• **TASKS**
[1] Repeat the passage of the comment on the initrdfail design word for word, starting at "The actual design" and ending at "to hearing feedback.".
[2] In the dataset entries, reproduce the lines starting at the line that contains "Коли поновить роботу" and ending at the line that contains "ciones Unidas no llegó a un acu", with both of those lines included. Leave the picture markers out of your answer.

• **SUPPLIED TEXT**

[Start of section]

Revision history for this message
David Baird (dhbaird) wrote :

Hi! Has any information surfaced about the cloudimg kernel and virtio-scsi?

After thinking about this for some time, I propose that the "initrdfail" design isn't ultimately helpful and should be reverted, because: (1) It substantially increases the complexity of grub.cfg, (2) it is not clear that any value is being added (but maybe I am just not aware of the scenarios where it is valuable), and (3) it has the effect of masking legitimate problems (like the ones being discussed in this ticket). More on that here:

The actual design intention is to have a kernel that boots correctly on the first try. The cloud images, in fact, should be shipping to boot correctly on the first try. These fail/success/fail/success/etc. boot sequences experienced by myself and @decui are nonsensical and don't really contribute value. A fail/success/fail/success/etc. is not an acceptable workaround, because it breaks things, and it's also just hiding the actual problem: that the kernel hasn't shipped with the right drivers, or the wrong kernel was bundled with an image. These are two definite disadvantages of the "initrdfail" design as it is currently. I'm open to hearing feedback.

[End of section]

(Dataset entries)

[Start of section]

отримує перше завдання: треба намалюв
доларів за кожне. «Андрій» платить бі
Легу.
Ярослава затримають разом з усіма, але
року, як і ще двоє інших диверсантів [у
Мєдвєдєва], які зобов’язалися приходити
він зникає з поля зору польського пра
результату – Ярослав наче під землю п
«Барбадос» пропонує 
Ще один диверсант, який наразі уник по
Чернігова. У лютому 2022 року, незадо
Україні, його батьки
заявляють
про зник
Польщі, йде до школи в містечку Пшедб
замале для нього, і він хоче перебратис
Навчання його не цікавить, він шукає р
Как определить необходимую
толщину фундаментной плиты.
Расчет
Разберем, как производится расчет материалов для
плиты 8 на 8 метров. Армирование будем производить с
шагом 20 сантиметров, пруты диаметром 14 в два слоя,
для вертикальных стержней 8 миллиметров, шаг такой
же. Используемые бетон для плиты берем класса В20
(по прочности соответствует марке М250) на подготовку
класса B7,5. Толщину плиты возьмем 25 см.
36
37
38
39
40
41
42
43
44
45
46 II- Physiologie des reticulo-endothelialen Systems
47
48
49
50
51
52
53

[End of section]
[Start of section]

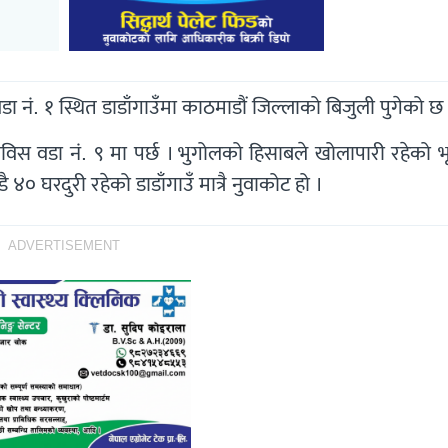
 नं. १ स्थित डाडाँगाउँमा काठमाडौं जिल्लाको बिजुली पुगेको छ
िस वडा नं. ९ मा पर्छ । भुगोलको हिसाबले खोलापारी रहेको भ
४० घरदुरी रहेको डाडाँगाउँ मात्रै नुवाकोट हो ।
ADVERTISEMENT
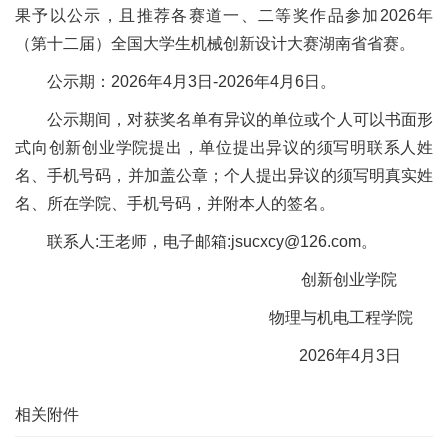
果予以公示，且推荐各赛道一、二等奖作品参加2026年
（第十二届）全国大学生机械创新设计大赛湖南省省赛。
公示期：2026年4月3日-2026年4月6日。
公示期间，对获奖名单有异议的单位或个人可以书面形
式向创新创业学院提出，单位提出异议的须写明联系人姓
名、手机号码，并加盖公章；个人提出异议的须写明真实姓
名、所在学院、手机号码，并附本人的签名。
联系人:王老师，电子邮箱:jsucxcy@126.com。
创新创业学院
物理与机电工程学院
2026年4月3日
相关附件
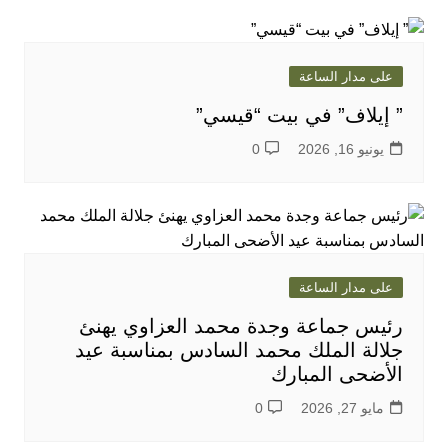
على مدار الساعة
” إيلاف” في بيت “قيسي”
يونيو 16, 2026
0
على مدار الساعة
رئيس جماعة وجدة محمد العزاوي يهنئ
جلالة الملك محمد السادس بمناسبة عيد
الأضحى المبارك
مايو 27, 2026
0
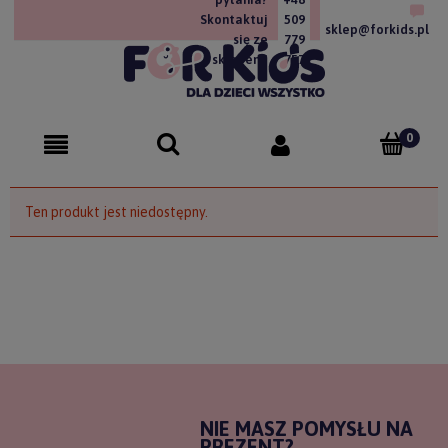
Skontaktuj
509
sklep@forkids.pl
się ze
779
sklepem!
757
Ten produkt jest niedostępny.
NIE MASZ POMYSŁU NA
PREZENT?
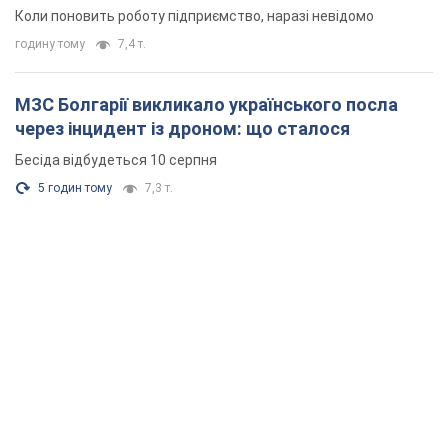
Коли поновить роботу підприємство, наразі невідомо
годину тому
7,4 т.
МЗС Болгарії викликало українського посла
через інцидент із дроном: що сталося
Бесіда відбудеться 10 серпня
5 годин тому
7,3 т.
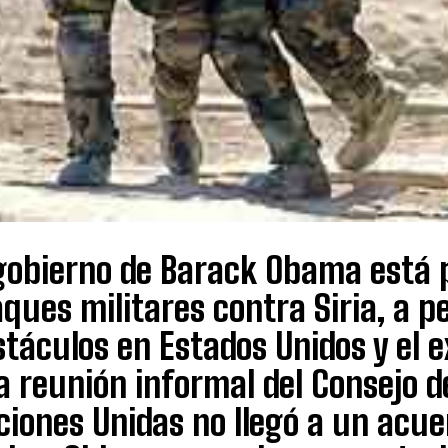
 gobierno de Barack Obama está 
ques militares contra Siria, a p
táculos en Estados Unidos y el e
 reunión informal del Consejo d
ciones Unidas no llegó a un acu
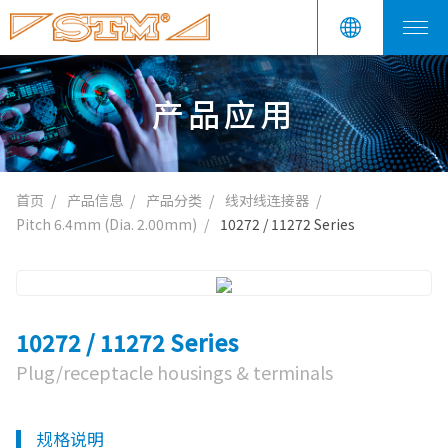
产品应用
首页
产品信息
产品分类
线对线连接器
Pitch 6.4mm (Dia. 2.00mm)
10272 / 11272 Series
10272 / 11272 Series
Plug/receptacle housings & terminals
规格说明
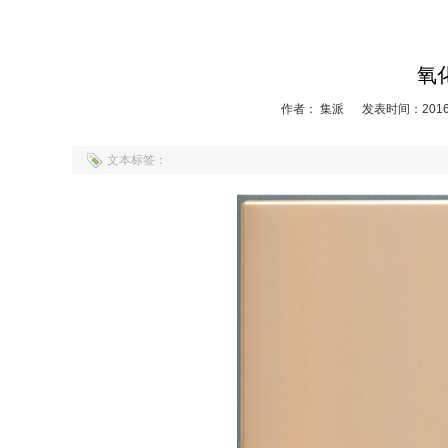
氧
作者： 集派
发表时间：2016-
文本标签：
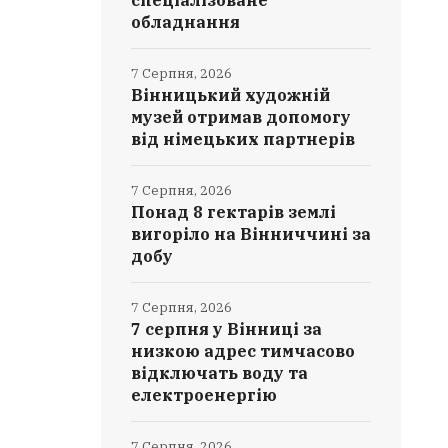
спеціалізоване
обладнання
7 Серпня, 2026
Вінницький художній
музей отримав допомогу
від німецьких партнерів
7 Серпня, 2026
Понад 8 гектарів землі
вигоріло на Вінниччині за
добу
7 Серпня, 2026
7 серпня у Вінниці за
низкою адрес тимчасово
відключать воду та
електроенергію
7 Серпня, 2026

[End of section]

• **ANSWERS TO EACH TASK**
[1]
The actual design intention is to have a kernel that boots correctly on the first try. The cloud images, in fact, should be shipping to boot correctly on the first try. These fail/success/fail/success/etc. boot sequences experienced by myself and @decui are nonsensical and don't really contribute value. A fail/success/fail/success/etc. is not an acceptable workaround, because it breaks things, and it's also just hiding the actual problem: that the kernel hasn't shipped with the right drivers, or the wrong kernel was bundled with an image. These are two definite disadvantages of the "initrdfail" design as it is currently. I'm open to hearing feedback.

[2]
Коли поновить роботу підприємство, наразі невідомо
годину тому
7,4 т.
МЗС Болгарії викликало українського посла
через інцидент із дроном: що сталося
Бесіда відбудеться 10 серпня
5 годин тому
7,3 т.
 gobierno de Barack Obama está 
ques militares contra Siria, a p
táculos en Estados Unidos y el e
 reunión informal del Consejo d
ciones Unidas no llegó a un acu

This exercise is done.